Few-shot medical image segmentation using a global correlation network with discriminative embedding
Despite impressive developments in deep convolutional neural networks for medical imaging, the paradigm of supervised learning requires numerous annotations in training to avoid overfitting. In clinical cases, massive semantic annotations are difficult to acquire where biomedical expert knowledge is required. Moreover, it is common when only a few annotated classes are available. In this study, we proposed a new approach to few-shot medical image segmentation, which enables a segmentation model to quickly generalize to an unseen class with few training images. We constructed a few-shot image segmentation mechanism using a deep convolutional network trained episodically. Motivated by the spatial consistency and regularity in medical images, we developed an efficient global correlation module to model the correlation between a support and query image and incorporate it into the deep network. We enhanced the discrimination ability of the deep embedding scheme to encourage clustering of feature domains belonging to the same class while keeping feature domains of different organs far apart.

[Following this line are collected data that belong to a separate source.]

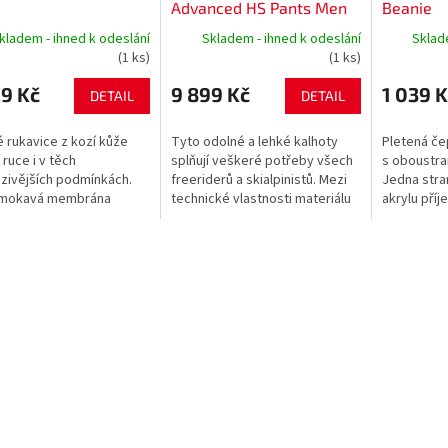
Advanced HS Pants Men
Beanie
kladem - ihned k odeslání
Skladem - ihned k odeslání
Sklad
(1 ks)
(1 ks)
9 Kč
9 899 Kč
1 039 K
DETAIL
DETAIL
 rukavice z kozí kůže
Tyto odolné a lehké kalhoty
Pletená če
 ruce i v těch
splňují veškeré potřeby všech
s oboustr
zivějších podmínkách.
freeriderů a skialpinistů. Mezi
Jedna stra
mokavá membrána
technické vlastnosti materiálu
akrylu příj
EX a izolační vrstva
s membránou GORE-TEX ePE
druhá stran
oft poskytují maximální
patří nepromokavost,...
Primaloft z
u před sněhem a...
vlhkosti. N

We experimented using anatomical abdomen images from both CT and MRI modalities. [Display omitted] •We proposed an efficient global correlation module to capture the correspondence between the support and query image pair.•We enhanced feature learning by discriminative embedding for intra-compactness and inter-class separability.•We developed a modified episodic training to adapt to the discriminative embedding.•The proposed model achieved promising results in few-shot abdominal organ segmentation.